Song by Geeshie Wiley and Elvie Thomas
- Released: 1930
- Genre: Delta blues
- Label: Paramount Records
- Songwriter: Geeshie Wiley

= Last Kind Words Blues =

1930 blues song by Geeshie Wiley

"Last Kind Words Blues", more commonly known as "Last Kind Words", is a 1930 blues song, written by Geeshie Wiley, and performed and recorded by Geeshie Wiley and Elvie Thomas. It was released on the Paramount Records label in July 1930, with "Skinny Leg Blues" as the B-side.

==History==
"Last Kind Word Blues" was sung and performed on guitar by Geeshie Wiley, with Elvie Thomas providing additional guitar accompaniment. The lyrics reflect on the singer's father, who went to serve in the "German War" (World War I) and before he left, told her: "If I die (...) I want you to send my body to my mother." However, he also told her that he did not want a burial and preferred to be left outside, to "let the buzzards eat me whole." The female protagonist in the song went to the depot, but cried as "some train don't come, there'll be some walkin' done." The song then concludes with the last words of the protagonist's mother. She told her daughter to "not be so wild", and commented that the Mississippi River is "so deep and wide I can stand right here, see my babe from the other side." The dying woman then concluded: "I may not see you after I cross the deep blue sea."

The song's haunting lyrics and atmosphere have been praised by many listeners and music critics.

==Crumb==
"Last Kind Word Blues" gained more notability after being featured in the 1994 documentary film Crumb by Terry Zwigoff, about cartoonist Robert Crumb. In one scene, Crumb talks about his love for old blues, country and jazz music from the 1920s and 1930s and puts a record on the needle. The soundtrack then plays "Last Kind Words" over a series of strange and disturbing images from Crumb's comics. Yet, as Crumb himself pointed out in interviews, he does not actually own "Last Kind Words" on shellac, since original pressings of this record are extraordinarily rare. On Crumb's official website, he declared "Last Kind Words"; "the greatest female vocal.". Crumb was also interviewed in 2014 for a New York Times article about Geeshie Wiley and Elvie Thomas.

Thanks to Crumb, music historians such as Greil Marcus have tried to find out more about the identity of Wiley and Thomas. "Last Kind Word Blues" itself has also been included on several compilation albums, including the official soundtrack album of the film, Crumb, but also blues compilation records including The Rough Guide To Delta Blues (World Music Network, 2002), Mississippi Masters: Early American Blues Classics 1927-35 (Yazoo Records, 2007), American Epic: The Collection (Sony Legacy, Lo-Max, 2017) and American Epic: The Best of Blues (Sony Legacy, Third Man Records, 2017).

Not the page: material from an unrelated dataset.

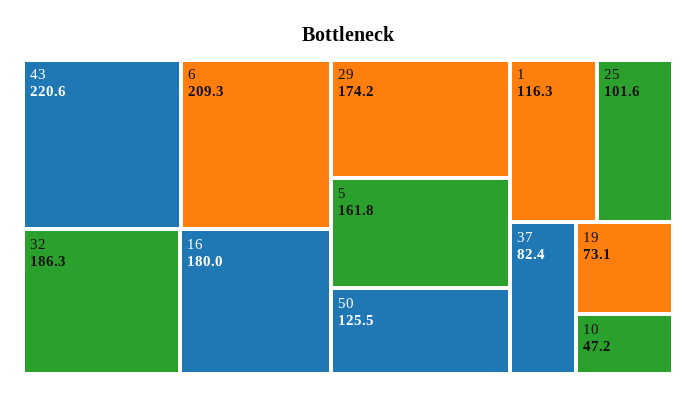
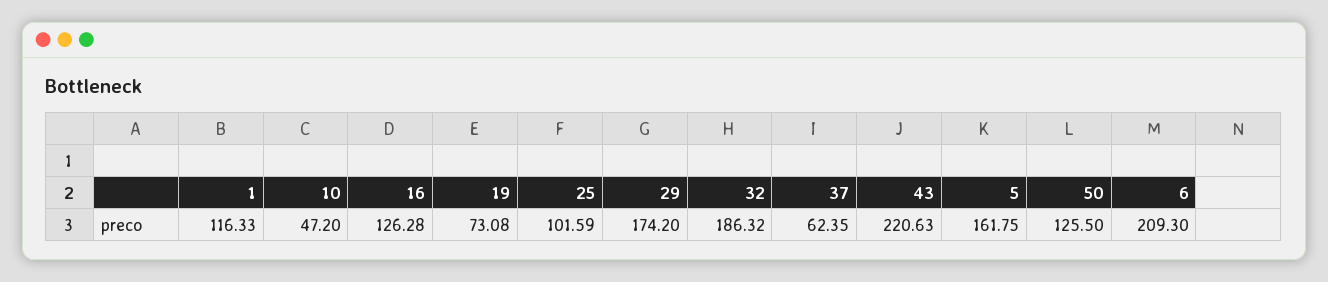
16: 180 -> 126.28
37: 82.4 -> 62.35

"Last Kind Words" was also included on the compilation record Chimpin' The Blues (East River Records, 2013), for whom Robert Crumb illustrated the album cover.

==Covers==
"Last Kind Word Blues" has been covered by several artists:

- David Johansen and the Harry Smiths on their album Shaker (2002). Johansen also sang a portion of "Last Kind Words" in the movie Searching for the Wrong-Eyed Jesus (2003).
- C. W. Stoneking on the album Mississippi & Piedmont Blues 1927–1941 (2006).
- Dex Romweber Duo released a version featuring Jack White, on White's vinyl-only label, Third Man Records.
- Christine Pizzuti covered it, available on Music from The American Epic Sessions: Original Motion Picture Soundtrack (2017).
- Ransom Riggs used the song in his video "Talking Pictures", in which he talks about vintage photographs.
- Rhiannon Giddens (member of Carolina Chocolate Drops) on her solo debut album, Tomorrow Is My Turn.
- The Kronos Quartet performed an arrangement of the song at their fortieth anniversary concert, broadcast in 2013.
- Hogan & Moss on the album You've Been That Friend To Me (2016)
- Robert Plant / Alison Krauss on the album Raise the Roof, released in November 2021.